§ **ACTION ITEM**: Copy out each record that follows exactly, and omit any picture you find.

[Opening DATA SUPPLIED section]

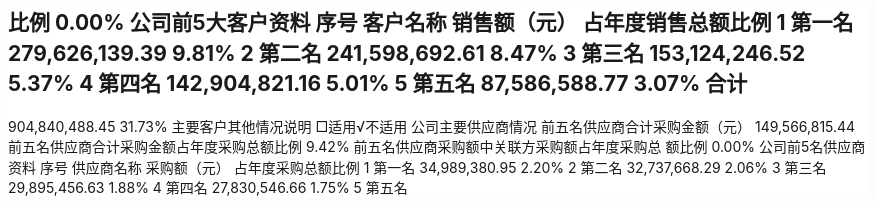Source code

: 比例
0.00%
公司前5大客户资料
序号
客户名称
销售额（元）
占年度销售总额比例
1
第一名
279,626,139.39
9.81%
2
第二名
241,598,692.61
8.47%
3
第三名
153,124,246.52
5.37%
4
第四名
142,904,821.16
5.01%
5
第五名
87,586,588.77
3.07%
合计
--
904,840,488.45
31.73%
主要客户其他情况说明
□适用√不适用
公司主要供应商情况
前五名供应商合计采购金额（元）
149,566,815.44
前五名供应商合计采购金额占年度采购总额比例
9.42%
前五名供应商采购额中关联方采购额占年度采购总
额比例
0.00%
公司前5名供应商资料
序号
供应商名称
采购额（元）
占年度采购总额比例
1
第一名
34,989,380.95
2.20%
2
第二名
32,737,668.29
2.06%
3
第三名
29,895,456.63
1.88%
4
第四名
27,830,546.66
1.75%
5
第五名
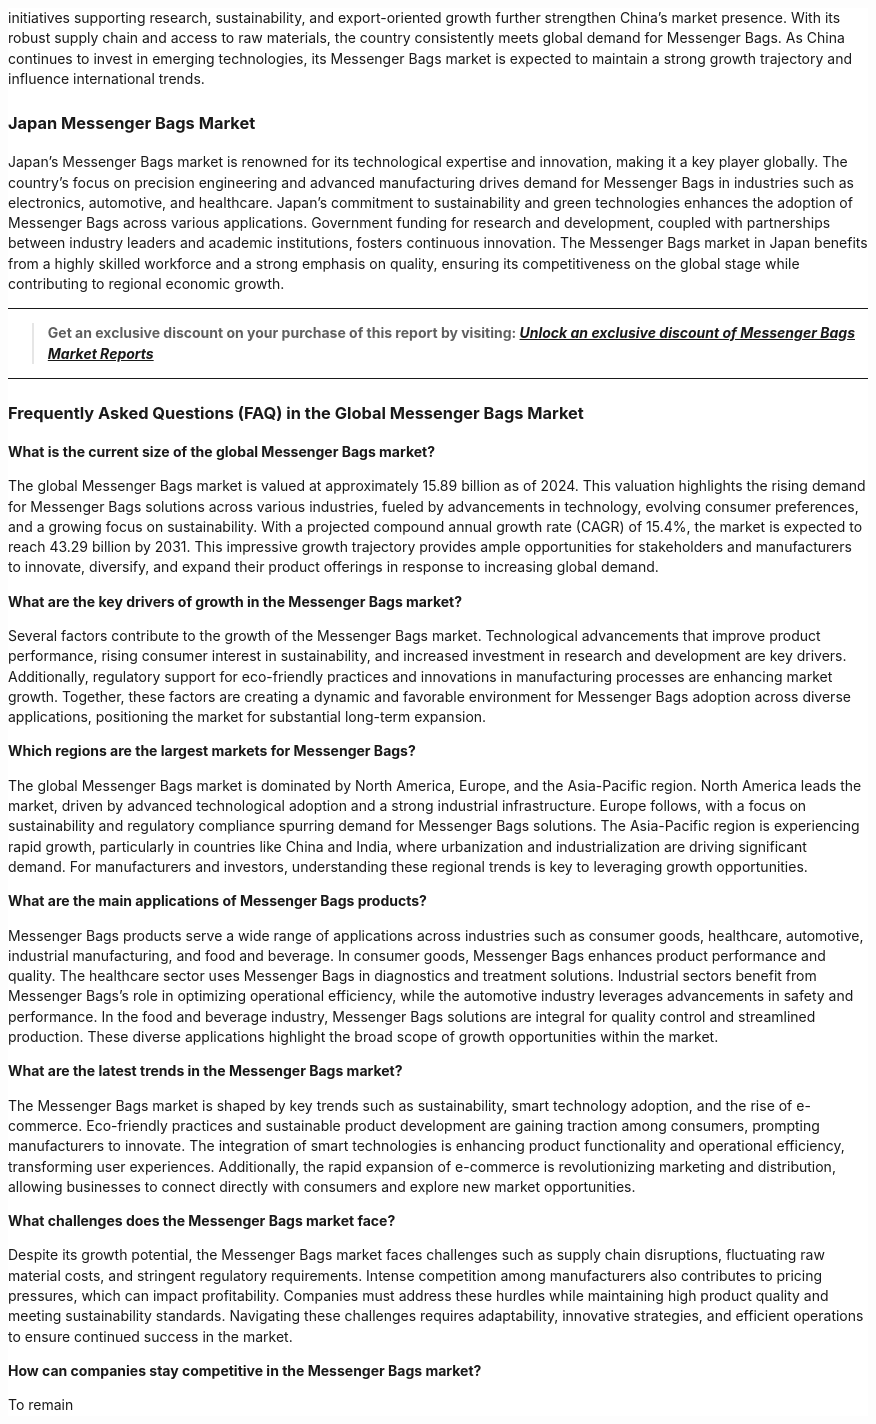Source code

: initiatives supporting research, sustainability, and export-oriented growth further strengthen China&rsquo;s market presence. With its robust supply chain and access to raw materials, the country consistently meets global demand for Messenger Bags. As China continues to invest in emerging technologies, its Messenger Bags market is expected to maintain a strong growth trajectory and influence international trends.</p><h3>Japan Messenger Bags Market</h3><p>Japan&rsquo;s Messenger Bags market is renowned for its technological expertise and innovation, making it a key player globally. The country&rsquo;s focus on precision engineering and advanced manufacturing drives demand for Messenger Bags in industries such as electronics, automotive, and healthcare. Japan&rsquo;s commitment to sustainability and green technologies enhances the adoption of Messenger Bags across various applications. Government funding for research and development, coupled with partnerships between industry leaders and academic institutions, fosters continuous innovation. The Messenger Bags market in Japan benefits from a highly skilled workforce and a strong emphasis on quality, ensuring its competitiveness on the global stage while contributing to regional economic growth.</p><hr /><blockquote><p><strong>Get an exclusive discount on your purchase of this report by visiting: <em><a href="://marketresearchpulse.com/ask-for-discount/58882?utm_source=Github&amp;utm_medium=026">Unlock an exclusive discount of Messenger Bags Market Reports</a></em>&nbsp;</strong></p></blockquote><hr /><h3>Frequently Asked Questions (FAQ) in the Global Messenger Bags Market</h3><p><strong>What is the current size of the global Messenger Bags market?</strong></p><p>The global Messenger Bags market is valued at approximately 15.89 billion as of 2024. This valuation highlights the rising demand for Messenger Bags solutions across various industries, fueled by advancements in technology, evolving consumer preferences, and a growing focus on sustainability. With a projected compound annual growth rate (CAGR) of 15.4%, the market is expected to reach 43.29 billion by 2031. This impressive growth trajectory provides ample opportunities for stakeholders and manufacturers to innovate, diversify, and expand their product offerings in response to increasing global demand.</p><p><strong>What are the key drivers of growth in the Messenger Bags market?</strong></p><p>Several factors contribute to the growth of the Messenger Bags market. Technological advancements that improve product performance, rising consumer interest in sustainability, and increased investment in research and development are key drivers. Additionally, regulatory support for eco-friendly practices and innovations in manufacturing processes are enhancing market growth. Together, these factors are creating a dynamic and favorable environment for Messenger Bags adoption across diverse applications, positioning the market for substantial long-term expansion.</p><p><strong>Which regions are the largest markets for Messenger Bags?</strong></p><p>The global Messenger Bags market is dominated by North America, Europe, and the Asia-Pacific region. North America leads the market, driven by advanced technological adoption and a strong industrial infrastructure. Europe follows, with a focus on sustainability and regulatory compliance spurring demand for Messenger Bags solutions. The Asia-Pacific region is experiencing rapid growth, particularly in countries like China and India, where urbanization and industrialization are driving significant demand. For manufacturers and investors, understanding these regional trends is key to leveraging growth opportunities.</p><p><strong>What are the main applications of Messenger Bags products?</strong></p><p>Messenger Bags products serve a wide range of applications across industries such as consumer goods, healthcare, automotive, industrial manufacturing, and food and beverage. In consumer goods, Messenger Bags enhances product performance and quality. The healthcare sector uses Messenger Bags in diagnostics and treatment solutions. Industrial sectors benefit from Messenger Bags&rsquo;s role in optimizing operational efficiency, while the automotive industry leverages advancements in safety and performance. In the food and beverage industry, Messenger Bags solutions are integral for quality control and streamlined production. These diverse applications highlight the broad scope of growth opportunities within the market.</p><p><strong>What are the latest trends in the Messenger Bags market?</strong></p><p>The Messenger Bags market is shaped by key trends such as sustainability, smart technology adoption, and the rise of e-commerce. Eco-friendly practices and sustainable product development are gaining traction among consumers, prompting manufacturers to innovate. The integration of smart technologies is enhancing product functionality and operational efficiency, transforming user experiences. Additionally, the rapid expansion of e-commerce is revolutionizing marketing and distribution, allowing businesses to connect directly with consumers and explore new market opportunities.</p><p><strong>What challenges does the Messenger Bags market face?</strong></p><p>Despite its growth potential, the Messenger Bags market faces challenges such as supply chain disruptions, fluctuating raw material costs, and stringent regulatory requirements. Intense competition among manufacturers also contributes to pricing pressures, which can impact profitability. Companies must address these hurdles while maintaining high product quality and meeting sustainability standards. Navigating these challenges requires adaptability, innovative strategies, and efficient operations to ensure continued success in the market.</p><p><strong>How can companies stay competitive in the Messenger Bags market?</strong></p><p>To remain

[Closing DATA SUPPLIED section]

§ **EXERCISE SOLUTION**:
Source code

: 比例
0.00%
公司前5大客户资料
序号
客户名称
销售额（元）
占年度销售总额比例
1
第一名
279,626,139.39
9.81%
2
第二名
241,598,692.61
8.47%
3
第三名
153,124,246.52
5.37%
4
第四名
142,904,821.16
5.01%
5
第五名
87,586,588.77
3.07%
合计
--
904,840,488.45
31.73%
主要客户其他情况说明
□适用√不适用
公司主要供应商情况
前五名供应商合计采购金额（元）
149,566,815.44
前五名供应商合计采购金额占年度采购总额比例
9.42%
前五名供应商采购额中关联方采购额占年度采购总
额比例
0.00%
公司前5名供应商资料
序号
供应商名称
采购额（元）
占年度采购总额比例
1
第一名
34,989,380.95
2.20%
2
第二名
32,737,668.29
2.06%
3
第三名
29,895,456.63
1.88%
4
第四名
27,830,546.66
1.75%
5
第五名
Source code

: initiatives supporting research, sustainability, and export-oriented growth further strengthen China&rsquo;s market presence. With its robust supply chain and access to raw materials, the country consistently meets global demand for Messenger Bags. As China continues to invest in emerging technologies, its Messenger Bags market is expected to maintain a strong growth trajectory and influence international trends.</p><h3>Japan Messenger Bags Market</h3><p>Japan&rsquo;s Messenger Bags market is renowned for its technological expertise and innovation, making it a key player globally. The country&rsquo;s focus on precision engineering and advanced manufacturing drives demand for Messenger Bags in industries such as electronics, automotive, and healthcare. Japan&rsquo;s commitment to sustainability and green technologies enhances the adoption of Messenger Bags across various applications. Government funding for research and development, coupled with partnerships between industry leaders and academic institutions, fosters continuous innovation. The Messenger Bags market in Japan benefits from a highly skilled workforce and a strong emphasis on quality, ensuring its competitiveness on the global stage while contributing to regional economic growth.</p><hr /><blockquote><p><strong>Get an exclusive discount on your purchase of this report by visiting: <em><a href="://marketresearchpulse.com/ask-for-discount/58882?utm_source=Github&amp;utm_medium=026">Unlock an exclusive discount of Messenger Bags Market Reports</a></em>&nbsp;</strong></p></blockquote><hr /><h3>Frequently Asked Questions (FAQ) in the Global Messenger Bags Market</h3><p><strong>What is the current size of the global Messenger Bags market?</strong></p><p>The global Messenger Bags market is valued at approximately 15.89 billion as of 2024. This valuation highlights the rising demand for Messenger Bags solutions across various industries, fueled by advancements in technology, evolving consumer preferences, and a growing focus on sustainability. With a projected compound annual growth rate (CAGR) of 15.4%, the market is expected to reach 43.29 billion by 2031. This impressive growth trajectory provides ample opportunities for stakeholders and manufacturers to innovate, diversify, and expand their product offerings in response to increasing global demand.</p><p><strong>What are the key drivers of growth in the Messenger Bags market?</strong></p><p>Several factors contribute to the growth of the Messenger Bags market. Technological advancements that improve product performance, rising consumer interest in sustainability, and increased investment in research and development are key drivers. Additionally, regulatory support for eco-friendly practices and innovations in manufacturing processes are enhancing market growth. Together, these factors are creating a dynamic and favorable environment for Messenger Bags adoption across diverse applications, positioning the market for substantial long-term expansion.</p><p><strong>Which regions are the largest markets for Messenger Bags?</strong></p><p>The global Messenger Bags market is dominated by North America, Europe, and the Asia-Pacific region. North America leads the market, driven by advanced technological adoption and a strong industrial infrastructure. Europe follows, with a focus on sustainability and regulatory compliance spurring demand for Messenger Bags solutions. The Asia-Pacific region is experiencing rapid growth, particularly in countries like China and India, where urbanization and industrialization are driving significant demand. For manufacturers and investors, understanding these regional trends is key to leveraging growth opportunities.</p><p><strong>What are the main applications of Messenger Bags products?</strong></p><p>Messenger Bags products serve a wide range of applications across industries such as consumer goods, healthcare, automotive, industrial manufacturing, and food and beverage. In consumer goods, Messenger Bags enhances product performance and quality. The healthcare sector uses Messenger Bags in diagnostics and treatment solutions. Industrial sectors benefit from Messenger Bags&rsquo;s role in optimizing operational efficiency, while the automotive industry leverages advancements in safety and performance. In the food and beverage industry, Messenger Bags solutions are integral for quality control and streamlined production. These diverse applications highlight the broad scope of growth opportunities within the market.</p><p><strong>What are the latest trends in the Messenger Bags market?</strong></p><p>The Messenger Bags market is shaped by key trends such as sustainability, smart technology adoption, and the rise of e-commerce. Eco-friendly practices and sustainable product development are gaining traction among consumers, prompting manufacturers to innovate. The integration of smart technologies is enhancing product functionality and operational efficiency, transforming user experiences. Additionally, the rapid expansion of e-commerce is revolutionizing marketing and distribution, allowing businesses to connect directly with consumers and explore new market opportunities.</p><p><strong>What challenges does the Messenger Bags market face?</strong></p><p>Despite its growth potential, the Messenger Bags market faces challenges such as supply chain disruptions, fluctuating raw material costs, and stringent regulatory requirements. Intense competition among manufacturers also contributes to pricing pressures, which can impact profitability. Companies must address these hurdles while maintaining high product quality and meeting sustainability standards. Navigating these challenges requires adaptability, innovative strategies, and efficient operations to ensure continued success in the market.</p><p><strong>How can companies stay competitive in the Messenger Bags market?</strong></p><p>To remain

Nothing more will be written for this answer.